WASHINGTON - Rep. Steve King said Wednesday that humanity might not exist if not for rape and incest, prompting the latest round of outrage at the Iowa Republican, who has a long history of making inflammatory remarks.

Rep. Liz Cheney of Wyoming, the third-ranking Republican in the House, responded to King's comment by declaring, "It's time for him to go."

In a discussion at the Westside Conservative Club in Urbandale, Iowa, King was defending his position against laws allowing abortion exceptions in cases of rape and incest.

"What if we went back through all the family trees and just pulled out anyone who was a product of rape or incest? Would there be any population of the world left if we did that?" King said, according to the Des Moines Register. "Considering all the wars and all the rapes and pillages that happened throughout all these different nations, I know that I can't say that I was not a part of a product of that."

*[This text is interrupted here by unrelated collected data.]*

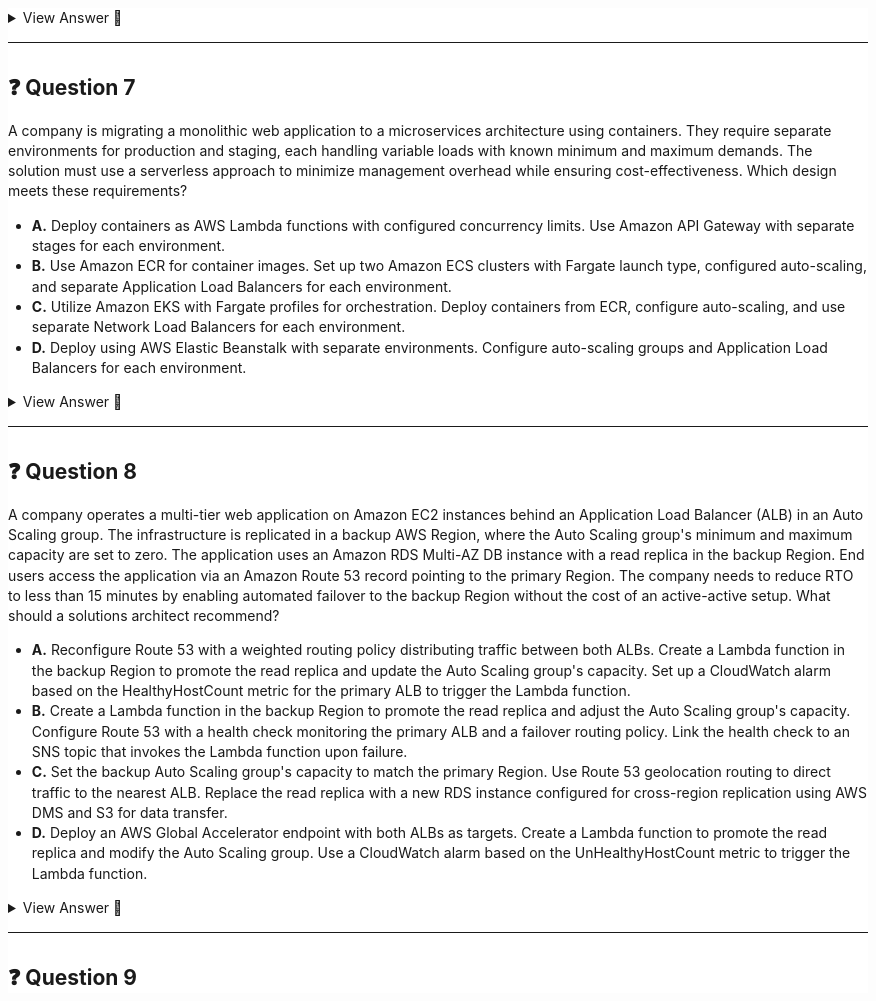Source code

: <details><summary>View Answer 👀</summary></details>

---

## ❓ Question 7

A company is migrating a monolithic web application to a microservices architecture using containers. They require separate environments for production and staging, each handling variable loads with known minimum and maximum demands. The solution must use a serverless approach to minimize management overhead while ensuring cost-effectiveness. Which design meets these requirements?

- **A.** Deploy containers as AWS Lambda functions with configured concurrency limits. Use Amazon API Gateway with separate stages for each environment.
- **B.** Use Amazon ECR for container images. Set up two Amazon ECS clusters with Fargate launch type, configured auto-scaling, and separate Application Load Balancers for each environment.
- **C.** Utilize Amazon EKS with Fargate profiles for orchestration. Deploy containers from ECR, configure auto-scaling, and use separate Network Load Balancers for each environment.
- **D.** Deploy using AWS Elastic Beanstalk with separate environments. Configure auto-scaling groups and Application Load Balancers for each environment.

<details><summary>View Answer 👀</summary></details>

---

## ❓ Question 8

A company operates a multi-tier web application on Amazon EC2 instances behind an Application Load Balancer (ALB) in an Auto Scaling group. The infrastructure is replicated in a backup AWS Region, where the Auto Scaling group's minimum and maximum capacity are set to zero. The application uses an Amazon RDS Multi-AZ DB instance with a read replica in the backup Region. End users access the application via an Amazon Route 53 record pointing to the primary Region. The company needs to reduce RTO to less than 15 minutes by enabling automated failover to the backup Region without the cost of an active-active setup. What should a solutions architect recommend?

- **A.** Reconfigure Route 53 with a weighted routing policy distributing traffic between both ALBs. Create a Lambda function in the backup Region to promote the read replica and update the Auto Scaling group's capacity. Set up a CloudWatch alarm based on the HealthyHostCount metric for the primary ALB to trigger the Lambda function.
- **B.** Create a Lambda function in the backup Region to promote the read replica and adjust the Auto Scaling group's capacity. Configure Route 53 with a health check monitoring the primary ALB and a failover routing policy. Link the health check to an SNS topic that invokes the Lambda function upon failure.
- **C.** Set the backup Auto Scaling group's capacity to match the primary Region. Use Route 53 geolocation routing to direct traffic to the nearest ALB. Replace the read replica with a new RDS instance configured for cross-region replication using AWS DMS and S3 for data transfer.
- **D.** Deploy an AWS Global Accelerator endpoint with both ALBs as targets. Create a Lambda function to promote the read replica and modify the Auto Scaling group. Use a CloudWatch alarm based on the UnHealthyHostCount metric to trigger the Lambda function.

<details><summary>View Answer 👀</summary></details>

---

## ❓ Question 9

A spokesman for King did not immediately respond to a request for comment on the House member's remarks.

In a tweet late Wednesday afternoon, Cheney called King's comments "appalling and bizarre."

"As I've said before, it's time for him to go," said Cheney, who is chairwoman of the House Republican Conference. "The people of Iowa's 4th congressional district deserve better."

In January, Cheney had called for King to "find another line of work" after The New York Times published an interview in which the lawmaker questioned how the terms "white nationalism" and "white supremacy" had become offensive.

King's latest comment drew rebukes from both sides of the aisle. J.D. Scholten, a Democrat who ran against King last year and is challenging him in 2020, said King's remarks are "disrespectful to survivors and don't reflect Iowan values."

"Yet again, Steve King puts his selfish, hateful ideology above the needs of the people of Iowa's 4th district," Scholten said in a statement. "Excusing violence - in any way - is entirely unacceptable."

Republican Randy Feenstra, an Iowa state senator who is waging a primary challenge against King, also condemned the lawmaker's comments.

"I am 100% pro-life but Steve King's bizarre comments and behavior diminish our message & damage our cause," Feenstra said in a tweet. "Trump needs defenders in Congress, not distractions. I will ensure we win this seat & I'll be an effective conservative leader in Congress."

Others denouncing King's remarks on Wednesday included Sen. Kirsten Gillibrand, D-N.Y., a Democratic presidential primary contender who called on King to resign, and Ilyse Hogue, president of the abortion rights group NARAL.

"Steve King - demonstrating there is NO bottom -- defends his position that there should be no exceptions on abortion bans by suggesting that but for rape and incest, there would be no people left," Hogue said on Twitter. "I'm really glad I do not live in his world."

South Bend, Indiana, Mayor Pete Buttigieg, a Democratic presidential candidate, criticized King's remarks during a campaign stop in Tipton, Iowa.

"You would think it would be pretty easy to come out against rape and incest," Buttigieg told reporters. "Then again, you'd think it'd be pretty easy to come out against white nationalism. So this is just one more example why there needs to be a sane representative in that district, and that's why I think J.D. Scholten will be an excellent public servant for people of that district."

King kicked off his bid for a 10th term in Congress in February by declining to apologize for repeatedly making offensive remarks. The previous month, House Republican leaders stripped King of his committee assignments after his comments to The Times. After the censure, King compared himself to Jesus.

Over the years, King has claimed that "our civilization" can't be restored with "somebody else's babies," supported a Toronto mayoral candidate considered to be a white nationalist and met with a far-right Austrian group with historical Nazi ties. He has made a variety of remarks widely viewed as racist, anti-Semitic or insulting to minorities.